We better go the dates I said then or I won't be able to till I get back in from offshore


----------



## KevBow (Mar 18, 2011)

Pray for decent weather and its on


----------



## shadslinger (Aug 21, 2005)

Next week not looking much better, need some sun!!!!


You never know unless you go


----------



## tiberiuswade1 (Feb 21, 2015)

Fished just below dam and had very good luck in my yak. Had two rods going and they stayed bent, at some point had ro hold one rod between legs and reeled in the other(no time to put in holder). There was only one gate open, but they bite just as good. Tried to post this using my Samsung tab4, which had the pictures. It kept asking for http//: to my picture location??? So sending from Samsung S5 phone. Man had a great time and left them biting. Didn't want to clean that many.
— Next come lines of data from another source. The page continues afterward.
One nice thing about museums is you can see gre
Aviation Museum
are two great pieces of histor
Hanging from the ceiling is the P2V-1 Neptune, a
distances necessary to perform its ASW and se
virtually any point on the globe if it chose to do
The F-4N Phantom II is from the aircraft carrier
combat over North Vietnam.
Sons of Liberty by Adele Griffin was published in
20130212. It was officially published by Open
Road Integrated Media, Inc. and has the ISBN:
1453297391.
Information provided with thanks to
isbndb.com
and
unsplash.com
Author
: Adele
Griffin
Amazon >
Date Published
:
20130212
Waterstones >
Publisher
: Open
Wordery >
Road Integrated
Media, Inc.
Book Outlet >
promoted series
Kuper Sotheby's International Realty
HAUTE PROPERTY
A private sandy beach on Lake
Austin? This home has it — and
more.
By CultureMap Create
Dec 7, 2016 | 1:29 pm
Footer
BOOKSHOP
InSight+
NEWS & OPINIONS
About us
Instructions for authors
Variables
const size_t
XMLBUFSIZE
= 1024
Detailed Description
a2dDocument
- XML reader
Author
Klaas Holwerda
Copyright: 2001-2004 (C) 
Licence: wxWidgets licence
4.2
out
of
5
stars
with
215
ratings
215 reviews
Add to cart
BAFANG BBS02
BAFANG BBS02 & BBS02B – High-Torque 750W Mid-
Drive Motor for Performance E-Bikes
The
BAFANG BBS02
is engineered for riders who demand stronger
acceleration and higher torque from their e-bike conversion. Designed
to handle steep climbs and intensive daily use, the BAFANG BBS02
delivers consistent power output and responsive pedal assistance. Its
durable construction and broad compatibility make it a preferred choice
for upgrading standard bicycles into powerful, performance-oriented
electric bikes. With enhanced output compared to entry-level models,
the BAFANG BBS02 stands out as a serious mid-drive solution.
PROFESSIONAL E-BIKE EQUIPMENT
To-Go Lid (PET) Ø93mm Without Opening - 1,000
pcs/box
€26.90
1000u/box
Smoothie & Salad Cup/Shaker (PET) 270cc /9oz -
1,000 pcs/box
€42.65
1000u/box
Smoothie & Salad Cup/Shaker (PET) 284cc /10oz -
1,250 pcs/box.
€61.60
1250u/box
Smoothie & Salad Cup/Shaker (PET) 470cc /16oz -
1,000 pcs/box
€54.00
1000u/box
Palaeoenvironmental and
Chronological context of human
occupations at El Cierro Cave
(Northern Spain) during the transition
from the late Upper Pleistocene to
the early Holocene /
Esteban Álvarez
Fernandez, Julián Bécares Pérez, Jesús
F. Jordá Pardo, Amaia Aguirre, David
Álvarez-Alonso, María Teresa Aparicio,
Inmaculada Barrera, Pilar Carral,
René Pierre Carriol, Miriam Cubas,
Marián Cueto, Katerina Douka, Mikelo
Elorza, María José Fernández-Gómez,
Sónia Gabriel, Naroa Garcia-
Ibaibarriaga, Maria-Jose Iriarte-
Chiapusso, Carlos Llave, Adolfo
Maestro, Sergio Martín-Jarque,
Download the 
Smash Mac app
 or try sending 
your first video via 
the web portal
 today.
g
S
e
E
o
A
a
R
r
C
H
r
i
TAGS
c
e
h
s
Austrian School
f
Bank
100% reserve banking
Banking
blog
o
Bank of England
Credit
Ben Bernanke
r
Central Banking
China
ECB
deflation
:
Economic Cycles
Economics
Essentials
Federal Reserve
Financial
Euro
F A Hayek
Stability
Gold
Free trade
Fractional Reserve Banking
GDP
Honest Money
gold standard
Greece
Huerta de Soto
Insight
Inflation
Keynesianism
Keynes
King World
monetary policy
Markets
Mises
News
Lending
Most fish over 2lbs http://tapatalk.imageshack.com/v2/15/03/01/a347deffaa7f880de5335a5a6e1c2aeb.jpg
[ATTACH]2037490._xfImport[/ATTACH][ATTACH]2037498._xfImport[/ATTACH][ATTACH]2037506._xfImport[/ATTACH][ATTACH]2037522._xfImport[/ATTACH][ATTACH]2037530._xfImport[/ATTACH]


----------



## crzycajun08 (Mar 10, 2014)

Thanks for the pictures I'm heading down there Thursday where do u put in to get to dam?


----------



## crzycajun08 (Mar 10, 2014)

Thanks for the pics where do u put in to get to dam?


----------



## Bowhntr (Aug 7, 2006)

Put in off 1988 under bridge. You have to pay to launch at Browder marina 2 miles down from bridge , then come back.


----------



## crzycajun08 (Mar 10, 2014)

Thanks bowhntr


----------